_What the task asks_: Look below for the line that contains "focal_35mm: 55", then copy it and each following line exactly, through and including the line that contains "focal_mm: 50".

_Exercise input_:

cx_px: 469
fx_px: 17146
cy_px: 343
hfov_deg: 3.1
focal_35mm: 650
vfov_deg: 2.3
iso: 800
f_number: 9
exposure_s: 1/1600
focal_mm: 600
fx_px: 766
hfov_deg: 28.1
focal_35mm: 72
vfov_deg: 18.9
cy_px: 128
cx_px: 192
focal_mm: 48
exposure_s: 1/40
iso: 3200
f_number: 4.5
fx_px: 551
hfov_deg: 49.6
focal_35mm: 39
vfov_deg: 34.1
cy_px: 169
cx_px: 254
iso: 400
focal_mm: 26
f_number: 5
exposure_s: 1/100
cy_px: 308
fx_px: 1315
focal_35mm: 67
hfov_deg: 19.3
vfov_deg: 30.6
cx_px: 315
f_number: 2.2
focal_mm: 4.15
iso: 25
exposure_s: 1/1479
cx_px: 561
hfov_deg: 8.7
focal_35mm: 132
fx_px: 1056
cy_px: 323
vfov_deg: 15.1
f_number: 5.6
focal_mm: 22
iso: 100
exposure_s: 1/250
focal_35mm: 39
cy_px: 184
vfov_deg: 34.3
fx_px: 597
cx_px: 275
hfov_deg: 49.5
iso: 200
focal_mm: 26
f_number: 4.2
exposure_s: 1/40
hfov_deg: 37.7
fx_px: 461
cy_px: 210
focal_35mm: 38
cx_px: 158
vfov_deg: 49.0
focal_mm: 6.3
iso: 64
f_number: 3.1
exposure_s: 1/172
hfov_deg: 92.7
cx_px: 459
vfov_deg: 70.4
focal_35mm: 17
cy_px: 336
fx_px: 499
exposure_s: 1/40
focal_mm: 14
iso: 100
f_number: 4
...
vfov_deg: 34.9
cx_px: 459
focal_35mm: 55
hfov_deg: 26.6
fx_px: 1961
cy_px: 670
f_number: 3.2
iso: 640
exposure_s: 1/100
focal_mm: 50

_Response to the task_:
focal_35mm: 55
hfov_deg: 26.6
fx_px: 1961
cy_px: 670
f_number: 3.2
iso: 640
exposure_s: 1/100
focal_mm: 50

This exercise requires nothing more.